Goal of the exercise: Gather each line of the records where "bold" appears.

Collected data entries:
--- START ---

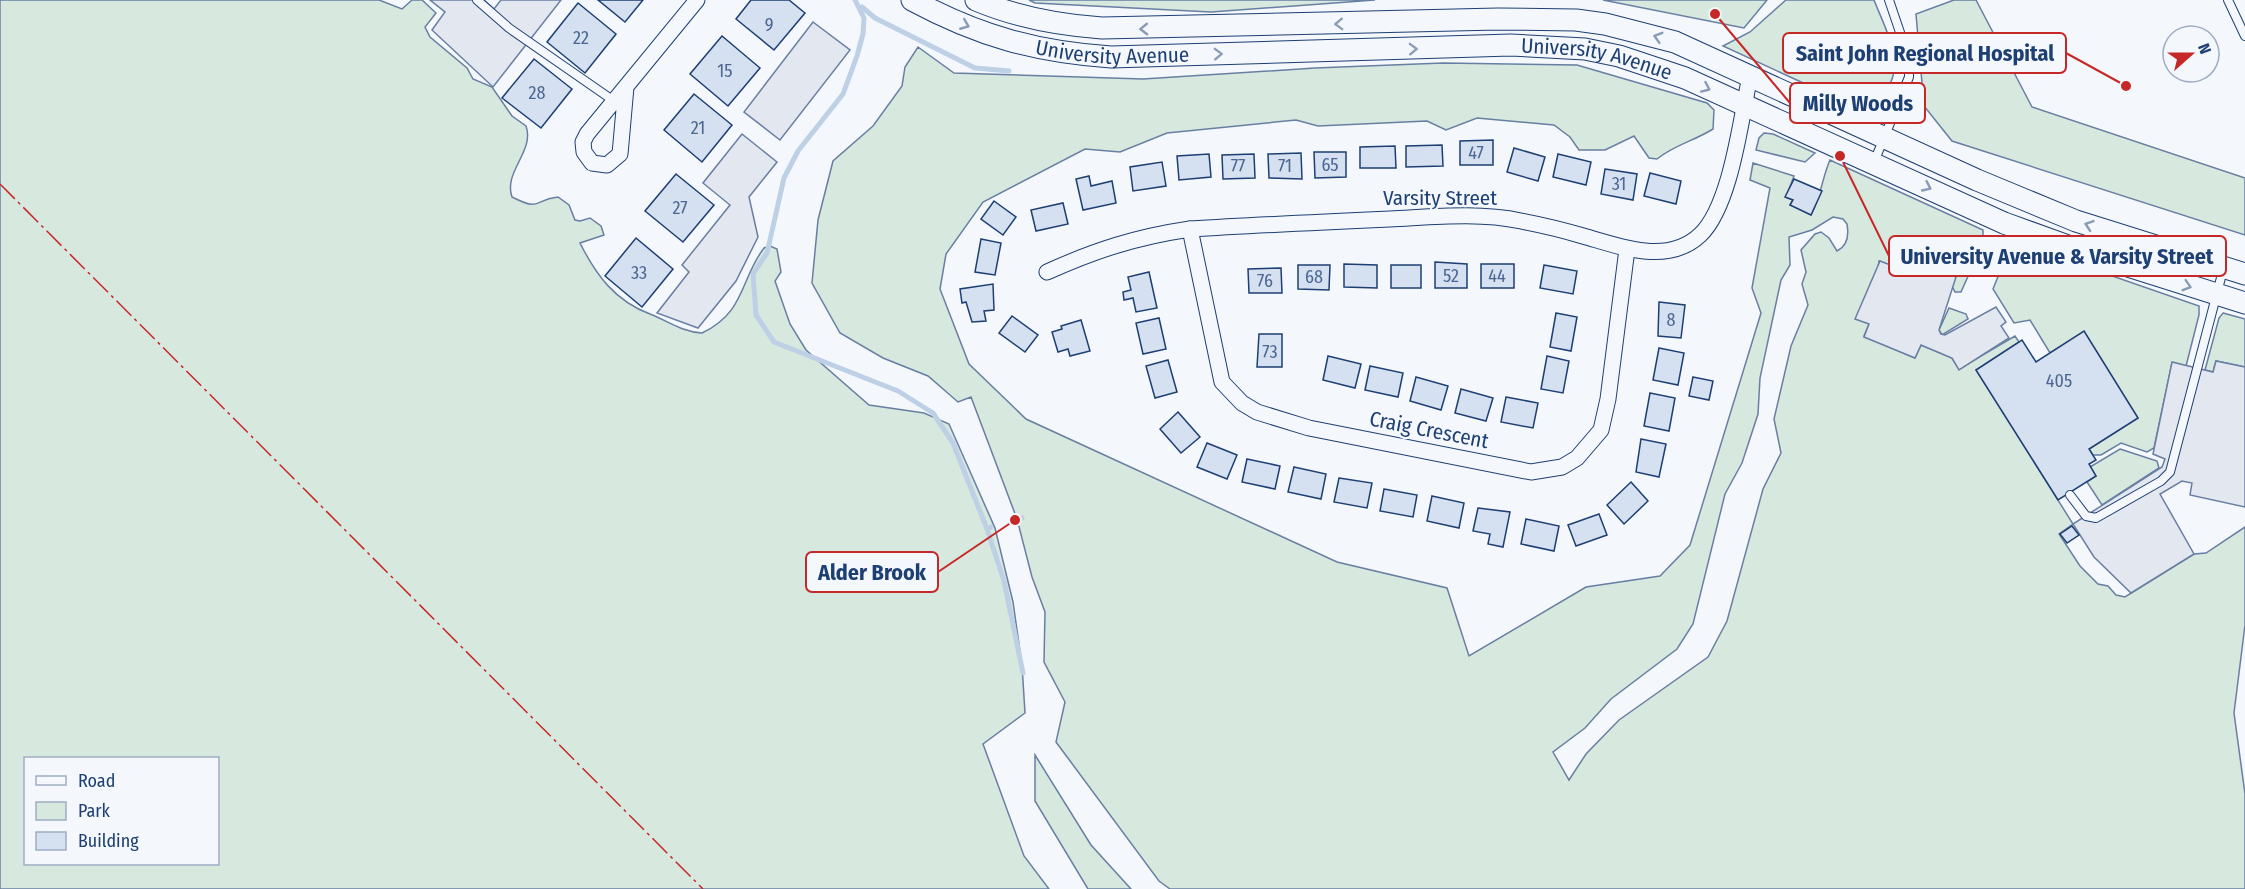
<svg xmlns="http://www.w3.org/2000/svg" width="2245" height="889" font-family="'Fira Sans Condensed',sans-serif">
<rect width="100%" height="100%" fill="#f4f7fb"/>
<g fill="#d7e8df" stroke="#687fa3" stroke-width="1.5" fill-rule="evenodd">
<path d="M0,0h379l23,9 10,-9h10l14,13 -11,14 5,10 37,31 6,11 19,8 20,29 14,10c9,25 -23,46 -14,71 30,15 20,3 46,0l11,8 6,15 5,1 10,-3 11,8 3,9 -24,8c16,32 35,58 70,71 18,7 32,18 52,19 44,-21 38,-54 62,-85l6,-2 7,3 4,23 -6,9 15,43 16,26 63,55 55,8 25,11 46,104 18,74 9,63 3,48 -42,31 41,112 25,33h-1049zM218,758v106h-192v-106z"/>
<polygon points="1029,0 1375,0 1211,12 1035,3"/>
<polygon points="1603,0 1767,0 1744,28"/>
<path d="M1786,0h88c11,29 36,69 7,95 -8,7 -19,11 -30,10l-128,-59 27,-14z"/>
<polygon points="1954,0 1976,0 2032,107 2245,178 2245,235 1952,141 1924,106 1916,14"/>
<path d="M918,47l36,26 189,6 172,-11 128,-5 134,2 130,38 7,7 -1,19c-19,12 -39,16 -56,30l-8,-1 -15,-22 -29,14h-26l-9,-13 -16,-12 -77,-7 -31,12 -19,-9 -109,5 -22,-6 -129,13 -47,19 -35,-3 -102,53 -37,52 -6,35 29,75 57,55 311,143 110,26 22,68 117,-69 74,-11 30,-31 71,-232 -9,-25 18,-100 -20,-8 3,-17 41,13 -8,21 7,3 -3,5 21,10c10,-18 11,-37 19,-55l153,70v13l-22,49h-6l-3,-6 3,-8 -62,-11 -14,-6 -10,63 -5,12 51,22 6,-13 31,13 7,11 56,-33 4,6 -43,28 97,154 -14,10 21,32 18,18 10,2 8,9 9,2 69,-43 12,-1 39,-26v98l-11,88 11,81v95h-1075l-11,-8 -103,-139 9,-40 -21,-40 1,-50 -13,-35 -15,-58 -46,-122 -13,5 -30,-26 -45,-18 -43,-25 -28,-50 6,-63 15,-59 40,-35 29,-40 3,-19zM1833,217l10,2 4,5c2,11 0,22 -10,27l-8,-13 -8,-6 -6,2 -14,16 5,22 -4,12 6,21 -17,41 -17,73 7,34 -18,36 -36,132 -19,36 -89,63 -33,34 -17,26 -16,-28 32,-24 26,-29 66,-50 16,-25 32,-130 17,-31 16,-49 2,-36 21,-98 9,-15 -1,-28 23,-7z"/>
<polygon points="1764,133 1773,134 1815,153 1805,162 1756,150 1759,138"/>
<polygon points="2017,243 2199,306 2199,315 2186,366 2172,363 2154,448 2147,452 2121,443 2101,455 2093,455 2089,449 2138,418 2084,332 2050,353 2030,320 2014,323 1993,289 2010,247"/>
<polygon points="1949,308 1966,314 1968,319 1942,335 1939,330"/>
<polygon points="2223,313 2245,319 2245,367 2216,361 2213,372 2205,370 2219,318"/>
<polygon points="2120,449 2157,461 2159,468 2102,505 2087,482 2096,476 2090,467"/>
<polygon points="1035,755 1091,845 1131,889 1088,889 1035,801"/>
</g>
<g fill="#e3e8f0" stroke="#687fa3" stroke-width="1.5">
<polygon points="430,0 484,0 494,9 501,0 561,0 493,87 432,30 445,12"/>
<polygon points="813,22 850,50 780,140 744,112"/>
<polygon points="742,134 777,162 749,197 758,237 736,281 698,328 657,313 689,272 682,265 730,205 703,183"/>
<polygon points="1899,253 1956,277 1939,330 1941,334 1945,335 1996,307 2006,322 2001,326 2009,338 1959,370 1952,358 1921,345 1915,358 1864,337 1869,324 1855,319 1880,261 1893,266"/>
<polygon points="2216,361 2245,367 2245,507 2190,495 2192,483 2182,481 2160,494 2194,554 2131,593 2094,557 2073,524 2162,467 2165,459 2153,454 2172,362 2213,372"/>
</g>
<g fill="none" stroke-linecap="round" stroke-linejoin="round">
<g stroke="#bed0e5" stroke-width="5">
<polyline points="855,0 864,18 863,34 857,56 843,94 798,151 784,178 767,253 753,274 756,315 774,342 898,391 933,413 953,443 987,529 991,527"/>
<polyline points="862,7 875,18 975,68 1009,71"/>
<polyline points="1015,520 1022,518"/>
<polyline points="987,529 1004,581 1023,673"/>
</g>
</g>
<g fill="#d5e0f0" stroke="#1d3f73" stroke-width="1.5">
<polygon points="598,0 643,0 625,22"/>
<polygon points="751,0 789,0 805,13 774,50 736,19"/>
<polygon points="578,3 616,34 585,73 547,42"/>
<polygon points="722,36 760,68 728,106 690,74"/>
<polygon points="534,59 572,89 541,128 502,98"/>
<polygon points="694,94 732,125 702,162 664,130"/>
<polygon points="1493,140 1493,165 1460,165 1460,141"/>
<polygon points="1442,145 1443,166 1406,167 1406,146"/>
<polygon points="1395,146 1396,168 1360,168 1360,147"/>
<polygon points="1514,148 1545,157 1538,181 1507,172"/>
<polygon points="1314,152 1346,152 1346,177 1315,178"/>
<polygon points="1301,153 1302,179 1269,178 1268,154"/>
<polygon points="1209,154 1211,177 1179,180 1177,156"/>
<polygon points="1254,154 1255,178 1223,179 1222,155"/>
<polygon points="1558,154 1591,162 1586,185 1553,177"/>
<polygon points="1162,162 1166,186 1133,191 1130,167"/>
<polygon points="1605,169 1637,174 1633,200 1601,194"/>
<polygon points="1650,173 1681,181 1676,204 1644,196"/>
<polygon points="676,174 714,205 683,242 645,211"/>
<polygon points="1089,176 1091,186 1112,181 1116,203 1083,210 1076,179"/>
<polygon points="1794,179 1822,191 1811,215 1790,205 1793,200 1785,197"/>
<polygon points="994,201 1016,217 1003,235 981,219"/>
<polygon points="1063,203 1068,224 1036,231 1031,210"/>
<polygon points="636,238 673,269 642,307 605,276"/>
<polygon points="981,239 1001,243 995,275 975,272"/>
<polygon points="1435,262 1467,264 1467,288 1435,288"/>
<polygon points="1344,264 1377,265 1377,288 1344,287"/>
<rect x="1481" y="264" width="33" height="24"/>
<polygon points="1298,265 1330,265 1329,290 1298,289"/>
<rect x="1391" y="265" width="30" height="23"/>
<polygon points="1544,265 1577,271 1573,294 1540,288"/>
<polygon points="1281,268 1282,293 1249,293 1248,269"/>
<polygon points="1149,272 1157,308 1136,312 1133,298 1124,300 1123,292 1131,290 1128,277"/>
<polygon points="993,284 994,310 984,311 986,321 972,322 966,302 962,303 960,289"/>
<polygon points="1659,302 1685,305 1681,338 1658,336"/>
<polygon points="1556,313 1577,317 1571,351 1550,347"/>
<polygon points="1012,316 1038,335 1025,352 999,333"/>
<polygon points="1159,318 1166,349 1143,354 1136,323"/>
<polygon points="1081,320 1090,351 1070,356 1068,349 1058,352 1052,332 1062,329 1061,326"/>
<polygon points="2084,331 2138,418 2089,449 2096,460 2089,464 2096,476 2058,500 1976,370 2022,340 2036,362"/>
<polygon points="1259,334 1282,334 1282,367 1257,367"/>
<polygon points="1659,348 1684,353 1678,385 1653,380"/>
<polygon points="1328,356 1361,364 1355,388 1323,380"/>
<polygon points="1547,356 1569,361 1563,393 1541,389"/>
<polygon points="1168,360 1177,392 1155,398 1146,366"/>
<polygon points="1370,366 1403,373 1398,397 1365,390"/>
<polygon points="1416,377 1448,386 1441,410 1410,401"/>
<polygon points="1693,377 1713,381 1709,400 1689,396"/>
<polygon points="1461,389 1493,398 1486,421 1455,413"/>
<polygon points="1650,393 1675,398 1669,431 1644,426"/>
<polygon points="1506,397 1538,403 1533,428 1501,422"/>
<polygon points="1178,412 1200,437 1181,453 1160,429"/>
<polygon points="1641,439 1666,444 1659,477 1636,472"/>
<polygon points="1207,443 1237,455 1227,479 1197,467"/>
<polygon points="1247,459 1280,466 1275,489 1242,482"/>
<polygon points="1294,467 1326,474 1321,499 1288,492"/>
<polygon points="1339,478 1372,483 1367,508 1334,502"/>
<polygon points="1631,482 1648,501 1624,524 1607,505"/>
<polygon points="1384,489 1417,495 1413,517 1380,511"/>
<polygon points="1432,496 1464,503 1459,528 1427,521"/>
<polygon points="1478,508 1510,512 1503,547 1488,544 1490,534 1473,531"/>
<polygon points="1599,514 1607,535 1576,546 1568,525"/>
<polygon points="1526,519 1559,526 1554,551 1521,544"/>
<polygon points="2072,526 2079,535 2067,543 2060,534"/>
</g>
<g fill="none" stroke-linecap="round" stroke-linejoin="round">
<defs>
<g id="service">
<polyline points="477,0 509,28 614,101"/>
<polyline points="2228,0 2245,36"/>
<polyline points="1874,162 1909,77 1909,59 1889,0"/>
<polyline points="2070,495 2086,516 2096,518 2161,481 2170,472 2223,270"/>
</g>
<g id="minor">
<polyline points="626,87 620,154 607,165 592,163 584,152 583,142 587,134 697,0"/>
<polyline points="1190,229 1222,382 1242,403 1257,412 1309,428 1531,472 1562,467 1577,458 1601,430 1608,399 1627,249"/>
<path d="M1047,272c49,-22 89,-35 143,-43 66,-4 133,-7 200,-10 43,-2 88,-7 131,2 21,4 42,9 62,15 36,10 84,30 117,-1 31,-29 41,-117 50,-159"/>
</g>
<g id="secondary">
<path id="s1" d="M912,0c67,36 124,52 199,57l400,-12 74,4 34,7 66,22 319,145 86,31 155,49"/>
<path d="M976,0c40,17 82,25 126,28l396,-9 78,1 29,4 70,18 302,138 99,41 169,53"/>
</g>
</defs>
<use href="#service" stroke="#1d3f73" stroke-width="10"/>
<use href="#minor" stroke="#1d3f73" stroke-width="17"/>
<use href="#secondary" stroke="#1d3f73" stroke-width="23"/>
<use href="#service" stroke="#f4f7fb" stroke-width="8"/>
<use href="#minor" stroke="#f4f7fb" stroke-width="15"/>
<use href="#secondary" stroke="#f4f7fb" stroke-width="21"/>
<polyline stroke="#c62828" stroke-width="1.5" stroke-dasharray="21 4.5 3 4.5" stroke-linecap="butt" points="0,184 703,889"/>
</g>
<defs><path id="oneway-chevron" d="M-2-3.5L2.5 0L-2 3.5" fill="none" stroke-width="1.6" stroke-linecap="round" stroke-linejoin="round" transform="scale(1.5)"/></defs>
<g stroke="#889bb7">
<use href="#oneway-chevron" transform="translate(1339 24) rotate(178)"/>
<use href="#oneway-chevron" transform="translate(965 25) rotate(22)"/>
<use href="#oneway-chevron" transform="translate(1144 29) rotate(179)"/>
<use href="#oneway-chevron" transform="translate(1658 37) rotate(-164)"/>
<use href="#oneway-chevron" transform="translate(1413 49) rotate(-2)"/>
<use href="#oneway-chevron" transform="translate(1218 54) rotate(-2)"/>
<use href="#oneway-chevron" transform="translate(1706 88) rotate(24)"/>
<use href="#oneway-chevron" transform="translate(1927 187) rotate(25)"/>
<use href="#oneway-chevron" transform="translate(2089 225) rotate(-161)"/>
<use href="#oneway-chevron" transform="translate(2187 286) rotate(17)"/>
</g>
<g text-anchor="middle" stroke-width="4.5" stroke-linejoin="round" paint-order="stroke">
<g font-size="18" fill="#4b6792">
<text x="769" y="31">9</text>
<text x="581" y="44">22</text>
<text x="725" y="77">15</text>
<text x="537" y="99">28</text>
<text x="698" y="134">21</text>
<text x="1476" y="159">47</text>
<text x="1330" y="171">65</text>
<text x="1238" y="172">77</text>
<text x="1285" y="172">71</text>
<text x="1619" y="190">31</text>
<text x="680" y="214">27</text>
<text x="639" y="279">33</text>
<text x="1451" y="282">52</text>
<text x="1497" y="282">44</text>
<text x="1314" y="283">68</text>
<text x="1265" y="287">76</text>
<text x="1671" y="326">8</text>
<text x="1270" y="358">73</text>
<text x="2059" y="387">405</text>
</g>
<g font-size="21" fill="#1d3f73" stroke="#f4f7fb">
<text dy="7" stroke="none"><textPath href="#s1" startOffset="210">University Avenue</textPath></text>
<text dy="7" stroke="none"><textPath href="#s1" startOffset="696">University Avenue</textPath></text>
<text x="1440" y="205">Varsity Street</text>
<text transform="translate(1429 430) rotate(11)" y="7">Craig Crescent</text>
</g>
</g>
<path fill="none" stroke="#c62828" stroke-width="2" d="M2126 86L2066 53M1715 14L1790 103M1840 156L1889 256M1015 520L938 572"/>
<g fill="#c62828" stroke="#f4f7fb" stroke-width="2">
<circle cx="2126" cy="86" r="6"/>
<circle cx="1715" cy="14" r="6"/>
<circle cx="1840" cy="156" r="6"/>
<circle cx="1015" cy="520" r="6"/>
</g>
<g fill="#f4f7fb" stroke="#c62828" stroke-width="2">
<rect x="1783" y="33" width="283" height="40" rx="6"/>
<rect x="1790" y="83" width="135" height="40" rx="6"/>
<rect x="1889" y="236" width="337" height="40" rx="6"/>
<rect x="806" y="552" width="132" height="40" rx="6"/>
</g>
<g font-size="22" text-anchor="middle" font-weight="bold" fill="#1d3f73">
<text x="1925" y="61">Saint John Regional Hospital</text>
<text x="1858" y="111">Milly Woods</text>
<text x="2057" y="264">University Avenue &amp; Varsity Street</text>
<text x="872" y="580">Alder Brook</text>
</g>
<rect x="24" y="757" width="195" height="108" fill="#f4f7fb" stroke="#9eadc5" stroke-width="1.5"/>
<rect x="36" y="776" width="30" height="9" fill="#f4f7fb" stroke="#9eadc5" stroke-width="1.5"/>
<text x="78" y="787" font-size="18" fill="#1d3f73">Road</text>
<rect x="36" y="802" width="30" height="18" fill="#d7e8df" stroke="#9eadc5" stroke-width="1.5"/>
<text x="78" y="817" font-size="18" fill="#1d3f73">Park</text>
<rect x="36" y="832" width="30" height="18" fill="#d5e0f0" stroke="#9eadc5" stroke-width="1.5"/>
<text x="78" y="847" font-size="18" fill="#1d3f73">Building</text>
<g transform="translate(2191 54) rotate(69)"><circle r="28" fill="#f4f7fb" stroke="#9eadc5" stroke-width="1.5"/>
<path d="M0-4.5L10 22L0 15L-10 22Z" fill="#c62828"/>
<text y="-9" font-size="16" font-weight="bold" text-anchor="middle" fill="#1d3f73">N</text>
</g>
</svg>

--- END ---

Answer for the task:
<g font-size="22" text-anchor="middle" font-weight="bold" fill="#1d3f73">
<text y="-9" font-size="16" font-weight="bold" text-anchor="middle" fill="#1d3f73">N</text>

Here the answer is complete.